▶ _Description of the task_: Each line below with the string "elbow" should be copied.

▶ _Source records_:

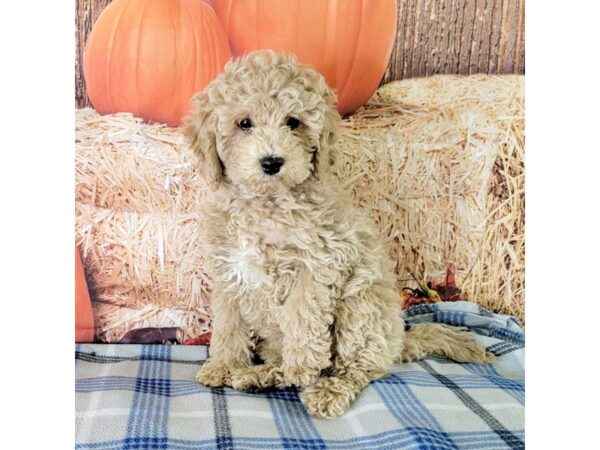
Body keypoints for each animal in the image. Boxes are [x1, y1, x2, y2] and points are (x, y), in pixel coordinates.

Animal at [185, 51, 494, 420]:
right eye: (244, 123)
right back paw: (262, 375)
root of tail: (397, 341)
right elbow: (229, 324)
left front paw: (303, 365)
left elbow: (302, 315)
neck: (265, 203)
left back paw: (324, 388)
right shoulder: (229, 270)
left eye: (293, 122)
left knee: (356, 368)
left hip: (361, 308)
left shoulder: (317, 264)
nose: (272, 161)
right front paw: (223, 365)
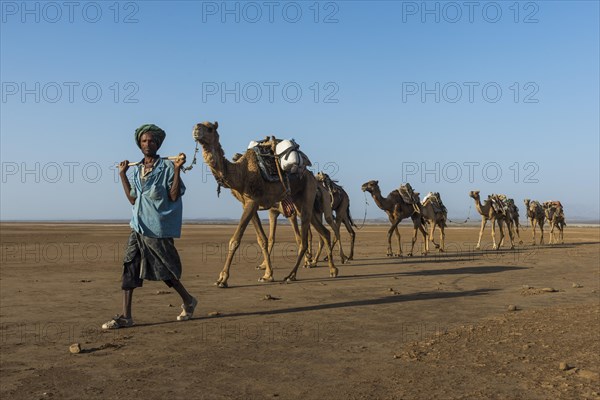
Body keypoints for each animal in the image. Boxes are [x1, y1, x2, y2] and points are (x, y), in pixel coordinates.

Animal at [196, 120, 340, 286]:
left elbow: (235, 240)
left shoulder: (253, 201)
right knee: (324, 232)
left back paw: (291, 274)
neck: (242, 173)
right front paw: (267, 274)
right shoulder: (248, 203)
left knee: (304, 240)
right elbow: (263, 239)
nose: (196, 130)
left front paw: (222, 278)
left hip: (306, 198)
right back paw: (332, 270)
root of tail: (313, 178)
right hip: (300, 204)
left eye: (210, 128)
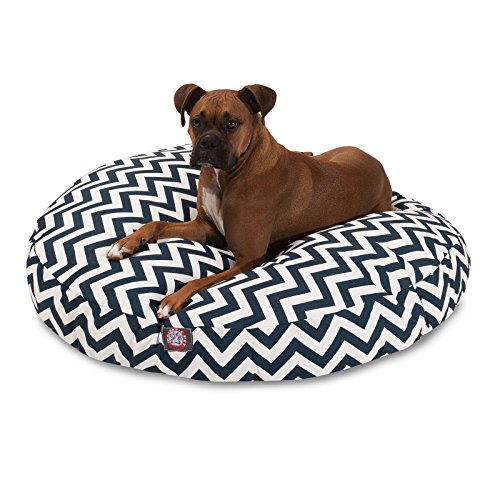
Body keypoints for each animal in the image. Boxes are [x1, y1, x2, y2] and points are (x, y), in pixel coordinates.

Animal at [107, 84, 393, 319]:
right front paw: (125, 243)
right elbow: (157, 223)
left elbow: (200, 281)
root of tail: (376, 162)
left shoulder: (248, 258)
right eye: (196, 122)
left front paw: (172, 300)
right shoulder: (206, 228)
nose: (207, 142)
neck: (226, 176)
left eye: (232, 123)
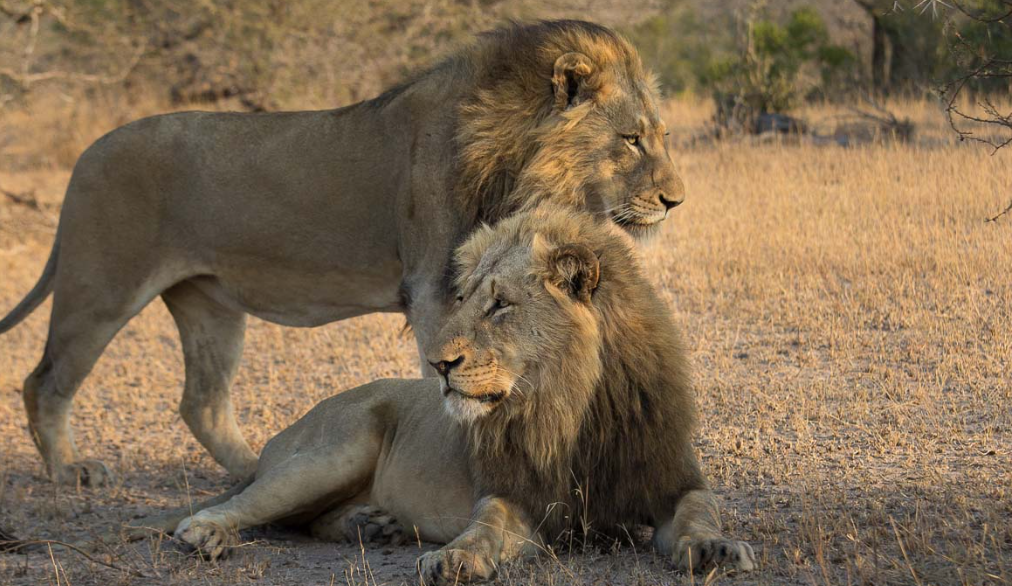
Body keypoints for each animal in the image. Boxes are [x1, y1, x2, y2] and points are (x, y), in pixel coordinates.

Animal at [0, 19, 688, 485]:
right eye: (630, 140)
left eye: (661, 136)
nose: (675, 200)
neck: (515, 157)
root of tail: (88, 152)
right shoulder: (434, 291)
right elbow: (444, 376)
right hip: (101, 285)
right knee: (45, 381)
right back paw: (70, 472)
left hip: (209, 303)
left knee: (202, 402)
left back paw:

▶ _Result below_:
right elbow: (229, 324)
left elbow: (302, 315)
left elbow: (235, 240)
right elbow: (263, 239)
right elbow: (157, 223)
left elbow: (200, 281)
right elbow: (444, 376)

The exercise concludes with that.